▶ [What you are asked to do] Your output must match the data word for word, with every line included.

▶ [Supplied material]

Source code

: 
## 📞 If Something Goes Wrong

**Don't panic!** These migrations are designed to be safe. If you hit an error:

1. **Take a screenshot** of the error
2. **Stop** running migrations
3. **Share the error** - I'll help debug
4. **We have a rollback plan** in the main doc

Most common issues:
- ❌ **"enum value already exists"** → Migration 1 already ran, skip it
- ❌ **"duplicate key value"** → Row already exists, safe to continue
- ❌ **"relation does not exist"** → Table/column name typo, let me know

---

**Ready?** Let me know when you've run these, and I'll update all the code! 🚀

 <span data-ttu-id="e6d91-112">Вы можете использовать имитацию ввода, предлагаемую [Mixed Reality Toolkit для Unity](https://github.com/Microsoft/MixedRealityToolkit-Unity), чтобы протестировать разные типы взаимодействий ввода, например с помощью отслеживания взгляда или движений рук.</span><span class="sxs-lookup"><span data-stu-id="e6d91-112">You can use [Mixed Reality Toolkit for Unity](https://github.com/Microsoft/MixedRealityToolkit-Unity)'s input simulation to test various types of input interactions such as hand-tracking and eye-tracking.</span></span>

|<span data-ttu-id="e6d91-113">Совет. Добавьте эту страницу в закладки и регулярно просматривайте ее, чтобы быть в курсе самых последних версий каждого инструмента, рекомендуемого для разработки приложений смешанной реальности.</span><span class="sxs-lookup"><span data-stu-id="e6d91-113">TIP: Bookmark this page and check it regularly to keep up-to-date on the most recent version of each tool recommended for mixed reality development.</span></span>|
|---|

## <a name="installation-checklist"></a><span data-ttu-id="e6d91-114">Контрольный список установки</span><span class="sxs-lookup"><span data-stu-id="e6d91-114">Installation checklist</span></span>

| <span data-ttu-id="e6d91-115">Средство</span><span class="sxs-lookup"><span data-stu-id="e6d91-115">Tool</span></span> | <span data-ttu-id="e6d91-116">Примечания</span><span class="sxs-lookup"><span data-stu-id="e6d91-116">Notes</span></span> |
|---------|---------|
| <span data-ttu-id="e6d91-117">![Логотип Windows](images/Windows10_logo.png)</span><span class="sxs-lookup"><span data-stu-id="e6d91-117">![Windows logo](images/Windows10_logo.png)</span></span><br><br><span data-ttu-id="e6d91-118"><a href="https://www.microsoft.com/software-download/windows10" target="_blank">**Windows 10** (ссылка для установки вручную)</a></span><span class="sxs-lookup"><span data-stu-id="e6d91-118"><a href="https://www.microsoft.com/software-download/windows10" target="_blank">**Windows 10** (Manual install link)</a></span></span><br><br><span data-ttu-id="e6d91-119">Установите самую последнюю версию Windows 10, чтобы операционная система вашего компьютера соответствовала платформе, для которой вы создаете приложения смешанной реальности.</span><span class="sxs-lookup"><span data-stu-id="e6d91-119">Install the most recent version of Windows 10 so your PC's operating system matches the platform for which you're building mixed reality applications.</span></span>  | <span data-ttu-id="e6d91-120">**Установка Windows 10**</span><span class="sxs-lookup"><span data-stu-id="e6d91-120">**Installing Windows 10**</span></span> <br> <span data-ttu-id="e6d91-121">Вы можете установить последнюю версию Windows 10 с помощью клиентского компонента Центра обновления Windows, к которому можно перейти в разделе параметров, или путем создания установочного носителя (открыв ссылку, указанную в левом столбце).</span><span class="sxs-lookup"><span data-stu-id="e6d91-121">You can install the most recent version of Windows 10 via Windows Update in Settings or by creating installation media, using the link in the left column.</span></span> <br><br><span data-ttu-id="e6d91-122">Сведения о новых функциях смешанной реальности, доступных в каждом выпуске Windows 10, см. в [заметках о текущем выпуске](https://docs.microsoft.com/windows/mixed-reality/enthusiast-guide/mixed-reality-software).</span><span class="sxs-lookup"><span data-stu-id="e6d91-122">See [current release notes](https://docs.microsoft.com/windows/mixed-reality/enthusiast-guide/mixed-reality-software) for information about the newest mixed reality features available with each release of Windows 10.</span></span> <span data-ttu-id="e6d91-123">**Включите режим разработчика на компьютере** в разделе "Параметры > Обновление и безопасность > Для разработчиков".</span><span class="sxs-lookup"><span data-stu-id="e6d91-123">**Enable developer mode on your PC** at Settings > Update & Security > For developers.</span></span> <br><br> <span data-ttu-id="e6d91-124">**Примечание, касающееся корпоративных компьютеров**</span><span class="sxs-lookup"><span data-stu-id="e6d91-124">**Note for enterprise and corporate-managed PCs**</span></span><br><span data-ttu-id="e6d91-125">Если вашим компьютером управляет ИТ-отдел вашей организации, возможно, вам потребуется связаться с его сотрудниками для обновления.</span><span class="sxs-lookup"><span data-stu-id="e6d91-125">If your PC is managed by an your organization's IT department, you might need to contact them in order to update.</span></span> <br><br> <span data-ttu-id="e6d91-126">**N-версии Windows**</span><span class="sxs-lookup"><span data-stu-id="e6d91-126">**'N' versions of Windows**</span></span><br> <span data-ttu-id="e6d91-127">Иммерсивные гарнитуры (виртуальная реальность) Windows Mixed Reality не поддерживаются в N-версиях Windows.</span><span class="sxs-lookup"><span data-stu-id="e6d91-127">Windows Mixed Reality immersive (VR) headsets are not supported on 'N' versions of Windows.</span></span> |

▶ [Written response]
Source code

: 
## 📞 If Something Goes Wrong

**Don't panic!** These migrations are designed to be safe. If you hit an error:

1. **Take a screenshot** of the error
2. **Stop** running migrations
3. **Share the error** - I'll help debug
4. **We have a rollback plan** in the main doc

Most common issues:
- ❌ **"enum value already exists"** → Migration 1 already ran, skip it
- ❌ **"duplicate key value"** → Row already exists, safe to continue
- ❌ **"relation does not exist"** → Table/column name typo, let me know

---

**Ready?** Let me know when you've run these, and I'll update all the code! 🚀

 <span data-ttu-id="e6d91-112">Вы можете использовать имитацию ввода, предлагаемую [Mixed Reality Toolkit для Unity](https://github.com/Microsoft/MixedRealityToolkit-Unity), чтобы протестировать разные типы взаимодействий ввода, например с помощью отслеживания взгляда или движений рук.</span><span class="sxs-lookup"><span data-stu-id="e6d91-112">You can use [Mixed Reality Toolkit for Unity](https://github.com/Microsoft/MixedRealityToolkit-Unity)'s input simulation to test various types of input interactions such as hand-tracking and eye-tracking.</span></span>

|<span data-ttu-id="e6d91-113">Совет. Добавьте эту страницу в закладки и регулярно просматривайте ее, чтобы быть в курсе самых последних версий каждого инструмента, рекомендуемого для разработки приложений смешанной реальности.</span><span class="sxs-lookup"><span data-stu-id="e6d91-113">TIP: Bookmark this page and check it regularly to keep up-to-date on the most recent version of each tool recommended for mixed reality development.</span></span>|
|---|

## <a name="installation-checklist"></a><span data-ttu-id="e6d91-114">Контрольный список установки</span><span class="sxs-lookup"><span data-stu-id="e6d91-114">Installation checklist</span></span>

| <span data-ttu-id="e6d91-115">Средство</span><span class="sxs-lookup"><span data-stu-id="e6d91-115">Tool</span></span> | <span data-ttu-id="e6d91-116">Примечания</span><span class="sxs-lookup"><span data-stu-id="e6d91-116">Notes</span></span> |
|---------|---------|
| <span data-ttu-id="e6d91-117">![Логотип Windows](images/Windows10_logo.png)</span><span class="sxs-lookup"><span data-stu-id="e6d91-117">![Windows logo](images/Windows10_logo.png)</span></span><br><br><span data-ttu-id="e6d91-118"><a href="https://www.microsoft.com/software-download/windows10" target="_blank">**Windows 10** (ссылка для установки вручную)</a></span><span class="sxs-lookup"><span data-stu-id="e6d91-118"><a href="https://www.microsoft.com/software-download/windows10" target="_blank">**Windows 10** (Manual install link)</a></span></span><br><br><span data-ttu-id="e6d91-119">Установите самую последнюю версию Windows 10, чтобы операционная система вашего компьютера соответствовала платформе, для которой вы создаете приложения смешанной реальности.</span><span class="sxs-lookup"><span data-stu-id="e6d91-119">Install the most recent version of Windows 10 so your PC's operating system matches the platform for which you're building mixed reality applications.</span></span>  | <span data-ttu-id="e6d91-120">**Установка Windows 10**</span><span class="sxs-lookup"><span data-stu-id="e6d91-120">**Installing Windows 10**</span></span> <br> <span data-ttu-id="e6d91-121">Вы можете установить последнюю версию Windows 10 с помощью клиентского компонента Центра обновления Windows, к которому можно перейти в разделе параметров, или путем создания установочного носителя (открыв ссылку, указанную в левом столбце).</span><span class="sxs-lookup"><span data-stu-id="e6d91-121">You can install the most recent version of Windows 10 via Windows Update in Settings or by creating installation media, using the link in the left column.</span></span> <br><br><span data-ttu-id="e6d91-122">Сведения о новых функциях смешанной реальности, доступных в каждом выпуске Windows 10, см. в [заметках о текущем выпуске](https://docs.microsoft.com/windows/mixed-reality/enthusiast-guide/mixed-reality-software).</span><span class="sxs-lookup"><span data-stu-id="e6d91-122">See [current release notes](https://docs.microsoft.com/windows/mixed-reality/enthusiast-guide/mixed-reality-software) for information about the newest mixed reality features available with each release of Windows 10.</span></span> <span data-ttu-id="e6d91-123">**Включите режим разработчика на компьютере** в разделе "Параметры > Обновление и безопасность > Для разработчиков".</span><span class="sxs-lookup"><span data-stu-id="e6d91-123">**Enable developer mode on your PC** at Settings > Update & Security > For developers.</span></span> <br><br> <span data-ttu-id="e6d91-124">**Примечание, касающееся корпоративных компьютеров**</span><span class="sxs-lookup"><span data-stu-id="e6d91-124">**Note for enterprise and corporate-managed PCs**</span></span><br><span data-ttu-id="e6d91-125">Если вашим компьютером управляет ИТ-отдел вашей организации, возможно, вам потребуется связаться с его сотрудниками для обновления.</span><span class="sxs-lookup"><span data-stu-id="e6d91-125">If your PC is managed by an your organization's IT department, you might need to contact them in order to update.</span></span> <br><br> <span data-ttu-id="e6d91-126">**N-версии Windows**</span><span class="sxs-lookup"><span data-stu-id="e6d91-126">**'N' versions of Windows**</span></span><br> <span data-ttu-id="e6d91-127">Иммерсивные гарнитуры (виртуальная реальность) Windows Mixed Reality не поддерживаются в N-версиях Windows.</span><span class="sxs-lookup"><span data-stu-id="e6d91-127">Windows Mixed Reality immersive (VR) headsets are not supported on 'N' versions of Windows.</span></span> |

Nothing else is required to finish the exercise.